Alshardan Amal, Saeed Muhammad Kashif, Alotaibi Shoayee Dlaim, Alashjaee Abdullah M, Salih Nahla, Marzouk Radwa
Department of Computer Science, College of Computer and Information Sciences, Princess Nourah bint Abdulrahman University (PNU), P.O. Box 84428, 11671 Riyadh, Saudi Arabia.
Department of Computer Science, Applied College at Mahayil, King Khalid University, Abha, Saudi Arabia.
Health Inf Sci Syst. 2024 May 15;12(1):35. doi: 10.1007/s13755-024-00294-7. eCollection 2024 Dec.

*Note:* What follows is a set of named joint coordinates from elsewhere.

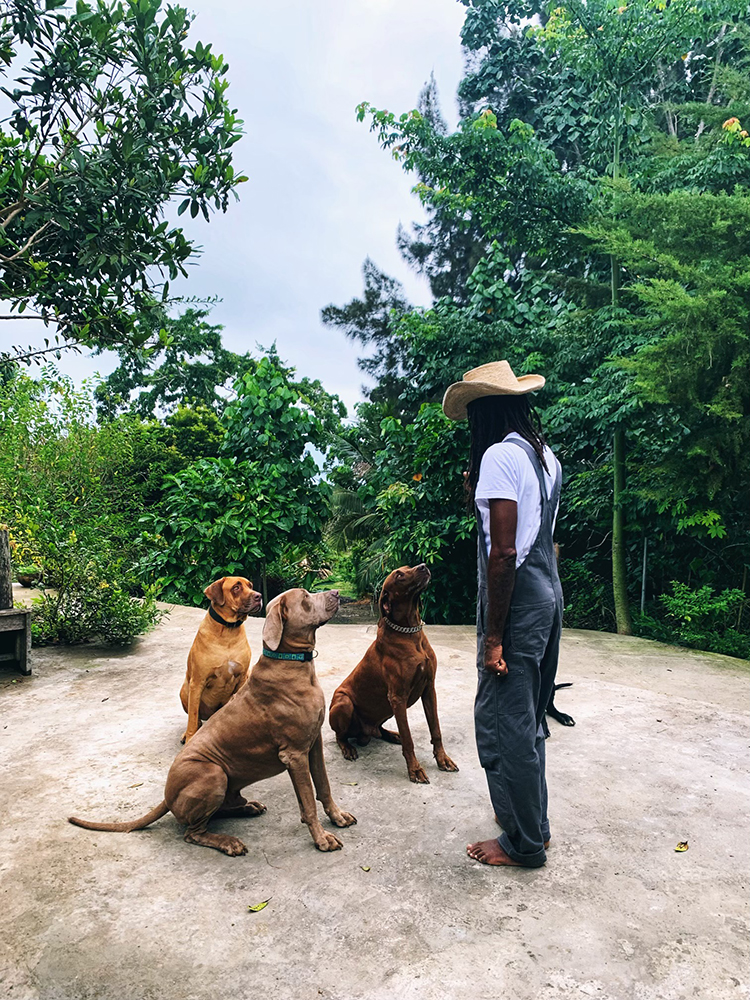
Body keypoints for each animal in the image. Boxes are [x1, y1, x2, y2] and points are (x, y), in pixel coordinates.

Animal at [181, 580, 262, 744]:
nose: (259, 596)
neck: (227, 632)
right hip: (185, 690)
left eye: (250, 585)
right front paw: (190, 737)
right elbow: (193, 716)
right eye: (236, 587)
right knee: (196, 718)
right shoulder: (197, 682)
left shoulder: (242, 677)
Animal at [328, 568, 458, 784]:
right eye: (399, 575)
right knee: (340, 735)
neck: (410, 633)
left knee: (379, 730)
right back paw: (348, 748)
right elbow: (408, 738)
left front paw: (443, 759)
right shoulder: (397, 697)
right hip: (344, 703)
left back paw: (390, 734)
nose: (424, 566)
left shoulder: (429, 688)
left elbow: (436, 729)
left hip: (386, 710)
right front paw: (415, 770)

Gastrointestinal (GI) cancer detection includes the detection of cancerous or potentially cancerous lesions within the GI tract. Earlier diagnosis is critical for increasing the success of treatment and improving patient outcomes. Medical imaging plays a major role in diagnosing and detecting GI cancer. CT scans, endoscopy, MRI, ultrasound, and positron emission tomography (PET) scans can help detect lesions, abnormal masses, and changes in tissue structure. Artificial intelligence (AI) and machine learning (ML) methods are being gradually applied to medical imaging for cancer diagnosis. ML algorithms, including deep learning methodologies like convolutional neural network (CNN), are applied frequently for cancer diagnosis. These models learn features and patterns from labelled datasets to discriminate between normal and abnormal areas in medical images. This article presents a new Harbor Seal Whiskers Optimization Algorithm with Deep Learning based Medical Imaging Analysis for Gastrointestinal Cancer Detection (HSWOA-DLGCD) technique. The goal of the HSWOA-DLGCD algorithm is to explore the GI images for the cancer diagnosis. In order to accomplish this, the HSWOA-DLGCD system applies bilateral filtering (BF) approach for the removal of noise. In addition, the HSWOA-DLGCD technique makes use of HSWOA with Xception model for feature extraction. For cancer recognition, the HSWOA-DLGCD technique applies extreme gradient boosting (XGBoost) model. Finally, the parameters compared with the XGBoost system can be selected by moth flame optimization (MFO) system. The experimental results of the HSWOA-DLGCD technique could be verified on the Kvasir database. The simulation outcome demonstrated a best possible solution of the HSWOA-DLGCD method than other recent methods.
胃肠道(GI)癌症检测包括检测胃肠道内的癌性或潜在癌性病变。早期诊断对于提高治疗成功率和改善患者预后至关重要。医学成像在胃肠道癌症的诊断和检测中起着主要作用。计算机断层扫描(CT)、内窥镜检查、磁共振成像(MRI)、超声和正电子发射断层扫描(PET)有助于检测病变、异常肿块和组织结构变化。人工智能(AI)和机器学习(ML)方法正逐渐应用于医学成像以进行癌症诊断。包括卷积神经网络(CNN)等深度学习方法在内的ML算法经常用于癌症诊断。这些模型从标记数据集中学习特征和模式,以区分医学图像中的正常区域和异常区域。本文提出了一种基于深度学习的医学成像分析的新型斑海豹须优化算法用于胃肠道癌症检测(HSWOA-DLGCD)技术。HSWOA-DLGCD算法的目标是探索胃肠道图像以进行癌症诊断。为了实现这一目标,HSWOA-DLGCD系统应用双边滤波(BF)方法去除噪声。此外,HSWOA-DLGCD技术利用HSWOA与Xception模型进行特征提取。对于癌症识别,HSWOA-DLGCD技术应用极端梯度提升(XGBoost)模型。最后,可以通过蛾火焰优化(MFO)系统选择与XGBoost系统相比的参数。HSWOA-DLGCD技术的实验结果可以在Kvasir数据库上得到验证。模拟结果表明,HSWOA-DLGCD方法比其他最近的方法具有更好的解决方案。